From: Giorgos Keramidas
Subject: Re: opening two documents side-by-side
Date: Sun, 17 Aug 2008 04:26:05 +0300
User-agent: Gnus/5.13 (Gnus v5.13) Emacs/23.0.60 (berkeley-unix)

On Sat, 16 Aug 2008 12:51:03 -0700, "Rich E" <reakinator@gmail.com> wrote:
> Hi,
> When I open documents with, for example:
>
> emacs doc1.txt doc2.txt
>
> they will open one above the other.  Is there any way two tell emacs
> to open them side by side instead?

Yes, there are a few ways:

  * Use an Emacs window that is ``wide enough''.  GNU Emacs 23.X decides
    if a frame should be split vertically by comparing the current frame
    width with `split-width-threshold'.  When the current frame width
    exceeds `split-width-threshold' Emacs splits the frame in two
    vertical windows.

    You can try this, for example, by running Emacs (in a terminal that
    is at least 40 columns wide) like this:

        % emacs --eval '(setq-default split-width-threshold 40)' \
            doc1.txt doc2.txt

    If your terminal is at least 40 columns wide, Emacs should split the
    initial frame in two vertical windows.

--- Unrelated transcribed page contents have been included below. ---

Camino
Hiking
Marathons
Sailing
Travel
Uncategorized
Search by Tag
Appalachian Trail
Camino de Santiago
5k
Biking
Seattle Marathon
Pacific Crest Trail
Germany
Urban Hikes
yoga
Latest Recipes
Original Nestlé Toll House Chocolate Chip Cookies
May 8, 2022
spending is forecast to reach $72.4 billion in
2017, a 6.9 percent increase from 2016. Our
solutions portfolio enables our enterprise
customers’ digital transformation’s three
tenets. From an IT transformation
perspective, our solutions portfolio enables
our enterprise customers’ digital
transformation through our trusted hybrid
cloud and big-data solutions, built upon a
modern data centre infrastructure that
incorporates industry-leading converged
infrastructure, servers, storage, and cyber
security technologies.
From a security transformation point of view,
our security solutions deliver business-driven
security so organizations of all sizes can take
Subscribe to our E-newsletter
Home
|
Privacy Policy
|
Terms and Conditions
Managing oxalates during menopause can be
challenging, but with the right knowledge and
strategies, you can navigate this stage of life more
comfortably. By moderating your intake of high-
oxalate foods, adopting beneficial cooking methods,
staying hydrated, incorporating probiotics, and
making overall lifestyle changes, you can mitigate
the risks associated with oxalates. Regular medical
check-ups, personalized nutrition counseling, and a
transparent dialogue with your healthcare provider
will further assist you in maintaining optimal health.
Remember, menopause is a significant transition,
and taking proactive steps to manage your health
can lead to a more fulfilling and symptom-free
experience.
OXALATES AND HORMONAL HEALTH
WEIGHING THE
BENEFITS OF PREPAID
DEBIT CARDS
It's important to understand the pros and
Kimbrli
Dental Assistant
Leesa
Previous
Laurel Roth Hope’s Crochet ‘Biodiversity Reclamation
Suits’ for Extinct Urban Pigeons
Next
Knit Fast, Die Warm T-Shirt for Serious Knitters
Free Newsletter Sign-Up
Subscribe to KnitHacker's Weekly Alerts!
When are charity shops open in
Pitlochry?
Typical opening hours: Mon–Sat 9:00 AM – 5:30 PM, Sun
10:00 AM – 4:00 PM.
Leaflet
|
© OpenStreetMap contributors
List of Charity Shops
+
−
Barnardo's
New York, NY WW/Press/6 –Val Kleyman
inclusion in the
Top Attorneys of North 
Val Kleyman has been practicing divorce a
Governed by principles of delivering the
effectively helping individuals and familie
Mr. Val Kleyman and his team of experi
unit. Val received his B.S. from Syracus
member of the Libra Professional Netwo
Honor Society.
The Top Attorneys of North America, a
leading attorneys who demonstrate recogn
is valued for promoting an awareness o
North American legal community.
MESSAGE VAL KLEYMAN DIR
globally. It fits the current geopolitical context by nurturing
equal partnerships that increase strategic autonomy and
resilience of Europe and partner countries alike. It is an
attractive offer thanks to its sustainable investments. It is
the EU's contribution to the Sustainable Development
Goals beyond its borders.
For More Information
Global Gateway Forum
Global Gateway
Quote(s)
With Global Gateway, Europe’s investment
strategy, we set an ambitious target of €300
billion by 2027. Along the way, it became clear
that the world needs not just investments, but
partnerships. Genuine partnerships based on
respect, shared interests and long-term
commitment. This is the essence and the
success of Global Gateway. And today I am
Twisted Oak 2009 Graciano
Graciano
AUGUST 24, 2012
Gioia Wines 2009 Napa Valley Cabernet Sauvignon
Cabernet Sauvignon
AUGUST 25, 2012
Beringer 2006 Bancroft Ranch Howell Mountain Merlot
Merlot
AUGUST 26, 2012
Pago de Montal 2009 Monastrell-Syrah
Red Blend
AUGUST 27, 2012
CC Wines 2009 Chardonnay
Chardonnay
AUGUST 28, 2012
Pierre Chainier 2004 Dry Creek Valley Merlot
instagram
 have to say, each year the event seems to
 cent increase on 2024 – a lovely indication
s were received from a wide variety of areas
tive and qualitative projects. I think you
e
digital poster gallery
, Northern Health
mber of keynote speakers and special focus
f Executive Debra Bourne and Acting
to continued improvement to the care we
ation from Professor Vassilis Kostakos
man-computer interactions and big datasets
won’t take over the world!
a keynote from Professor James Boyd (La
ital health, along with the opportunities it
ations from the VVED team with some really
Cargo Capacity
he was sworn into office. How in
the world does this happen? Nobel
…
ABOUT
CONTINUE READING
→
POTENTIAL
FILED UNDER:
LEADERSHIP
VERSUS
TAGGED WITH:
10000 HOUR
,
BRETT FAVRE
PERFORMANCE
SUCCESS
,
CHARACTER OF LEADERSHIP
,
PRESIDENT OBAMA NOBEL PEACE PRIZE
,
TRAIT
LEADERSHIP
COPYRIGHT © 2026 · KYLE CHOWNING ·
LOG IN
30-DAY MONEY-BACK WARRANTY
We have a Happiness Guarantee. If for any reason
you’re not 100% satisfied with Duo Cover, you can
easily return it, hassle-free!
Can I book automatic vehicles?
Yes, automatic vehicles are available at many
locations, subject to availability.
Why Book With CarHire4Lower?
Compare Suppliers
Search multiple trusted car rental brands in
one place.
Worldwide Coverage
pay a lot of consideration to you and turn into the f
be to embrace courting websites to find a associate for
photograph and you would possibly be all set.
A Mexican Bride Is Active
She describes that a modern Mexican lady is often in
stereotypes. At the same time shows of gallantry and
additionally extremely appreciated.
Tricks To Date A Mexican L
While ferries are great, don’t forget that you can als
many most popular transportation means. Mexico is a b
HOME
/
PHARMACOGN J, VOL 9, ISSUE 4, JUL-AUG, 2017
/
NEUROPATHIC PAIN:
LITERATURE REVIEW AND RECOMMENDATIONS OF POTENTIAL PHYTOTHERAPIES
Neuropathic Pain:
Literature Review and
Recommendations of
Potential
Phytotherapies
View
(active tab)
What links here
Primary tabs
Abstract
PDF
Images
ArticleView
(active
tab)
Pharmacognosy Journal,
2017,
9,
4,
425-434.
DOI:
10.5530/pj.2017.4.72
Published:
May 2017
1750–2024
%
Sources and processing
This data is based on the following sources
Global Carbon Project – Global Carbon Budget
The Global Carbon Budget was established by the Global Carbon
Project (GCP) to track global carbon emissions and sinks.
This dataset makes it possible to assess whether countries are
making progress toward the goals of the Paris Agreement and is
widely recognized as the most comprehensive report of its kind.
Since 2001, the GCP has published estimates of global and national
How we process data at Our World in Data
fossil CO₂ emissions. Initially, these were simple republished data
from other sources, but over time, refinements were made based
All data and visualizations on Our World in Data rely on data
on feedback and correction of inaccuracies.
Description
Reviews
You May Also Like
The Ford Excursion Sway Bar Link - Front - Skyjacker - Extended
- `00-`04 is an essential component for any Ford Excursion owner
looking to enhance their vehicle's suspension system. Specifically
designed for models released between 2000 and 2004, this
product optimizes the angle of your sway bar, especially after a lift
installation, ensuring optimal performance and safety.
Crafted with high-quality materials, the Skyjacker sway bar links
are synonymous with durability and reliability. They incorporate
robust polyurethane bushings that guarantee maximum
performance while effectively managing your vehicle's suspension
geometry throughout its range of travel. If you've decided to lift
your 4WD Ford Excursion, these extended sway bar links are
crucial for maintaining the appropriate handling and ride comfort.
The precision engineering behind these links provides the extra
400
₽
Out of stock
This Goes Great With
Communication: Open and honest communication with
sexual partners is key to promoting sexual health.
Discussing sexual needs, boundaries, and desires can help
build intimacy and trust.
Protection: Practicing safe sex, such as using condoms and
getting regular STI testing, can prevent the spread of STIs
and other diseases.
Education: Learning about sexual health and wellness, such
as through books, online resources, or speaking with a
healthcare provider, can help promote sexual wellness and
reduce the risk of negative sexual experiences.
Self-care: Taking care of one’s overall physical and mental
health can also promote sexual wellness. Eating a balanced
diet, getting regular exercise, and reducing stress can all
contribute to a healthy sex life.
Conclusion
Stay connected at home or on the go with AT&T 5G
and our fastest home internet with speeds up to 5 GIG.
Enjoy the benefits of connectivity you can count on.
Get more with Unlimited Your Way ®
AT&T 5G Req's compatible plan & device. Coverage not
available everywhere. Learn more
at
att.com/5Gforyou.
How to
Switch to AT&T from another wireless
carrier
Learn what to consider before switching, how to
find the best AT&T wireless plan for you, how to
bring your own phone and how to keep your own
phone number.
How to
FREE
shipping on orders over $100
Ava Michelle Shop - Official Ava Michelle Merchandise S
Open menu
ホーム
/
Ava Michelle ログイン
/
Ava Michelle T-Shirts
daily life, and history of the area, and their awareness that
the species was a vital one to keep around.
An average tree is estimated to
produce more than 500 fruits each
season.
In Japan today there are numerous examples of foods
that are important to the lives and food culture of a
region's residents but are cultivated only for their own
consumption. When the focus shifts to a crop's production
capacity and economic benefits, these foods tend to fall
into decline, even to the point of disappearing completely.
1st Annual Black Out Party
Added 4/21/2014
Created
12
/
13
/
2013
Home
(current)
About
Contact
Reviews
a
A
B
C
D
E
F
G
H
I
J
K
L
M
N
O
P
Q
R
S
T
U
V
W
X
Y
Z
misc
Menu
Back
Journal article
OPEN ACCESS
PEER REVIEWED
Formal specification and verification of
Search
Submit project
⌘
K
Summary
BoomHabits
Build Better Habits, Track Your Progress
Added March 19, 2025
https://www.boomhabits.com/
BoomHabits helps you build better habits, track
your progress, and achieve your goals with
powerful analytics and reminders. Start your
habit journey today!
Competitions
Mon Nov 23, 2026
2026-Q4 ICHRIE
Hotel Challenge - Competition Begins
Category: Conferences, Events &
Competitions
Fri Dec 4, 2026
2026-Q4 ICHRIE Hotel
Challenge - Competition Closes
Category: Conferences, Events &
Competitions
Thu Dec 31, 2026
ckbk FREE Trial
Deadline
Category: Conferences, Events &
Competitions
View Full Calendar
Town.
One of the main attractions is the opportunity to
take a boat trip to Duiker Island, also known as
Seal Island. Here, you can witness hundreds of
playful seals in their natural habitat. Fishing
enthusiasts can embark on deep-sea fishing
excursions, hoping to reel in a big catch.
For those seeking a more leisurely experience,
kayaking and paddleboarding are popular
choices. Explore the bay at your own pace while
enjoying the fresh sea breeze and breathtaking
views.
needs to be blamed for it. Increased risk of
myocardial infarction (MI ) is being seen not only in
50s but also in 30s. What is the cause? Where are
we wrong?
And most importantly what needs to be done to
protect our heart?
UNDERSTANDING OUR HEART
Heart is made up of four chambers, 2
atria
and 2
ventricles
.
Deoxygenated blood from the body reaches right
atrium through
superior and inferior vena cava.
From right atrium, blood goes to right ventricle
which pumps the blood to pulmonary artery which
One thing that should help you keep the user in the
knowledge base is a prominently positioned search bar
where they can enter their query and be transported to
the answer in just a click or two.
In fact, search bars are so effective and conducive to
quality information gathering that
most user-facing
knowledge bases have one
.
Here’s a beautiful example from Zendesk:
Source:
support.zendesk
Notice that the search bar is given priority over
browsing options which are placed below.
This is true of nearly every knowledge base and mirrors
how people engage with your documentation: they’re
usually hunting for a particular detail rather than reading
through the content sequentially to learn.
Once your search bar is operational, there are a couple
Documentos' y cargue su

  * Customize `split-width-threshold' by typing `M-x customize-variable
    RET split-width-threshold RET', set its value to a smaller width
    than the default (set to 160 columns here), save the customization
    for future sessions and you are done.  Now Emacs should split the
    frame vertically without the --eval trick shown above.

  * Fire up Emacs, set up the windows yourself, and *then* visit the two
    files in the windows you have pre-configured.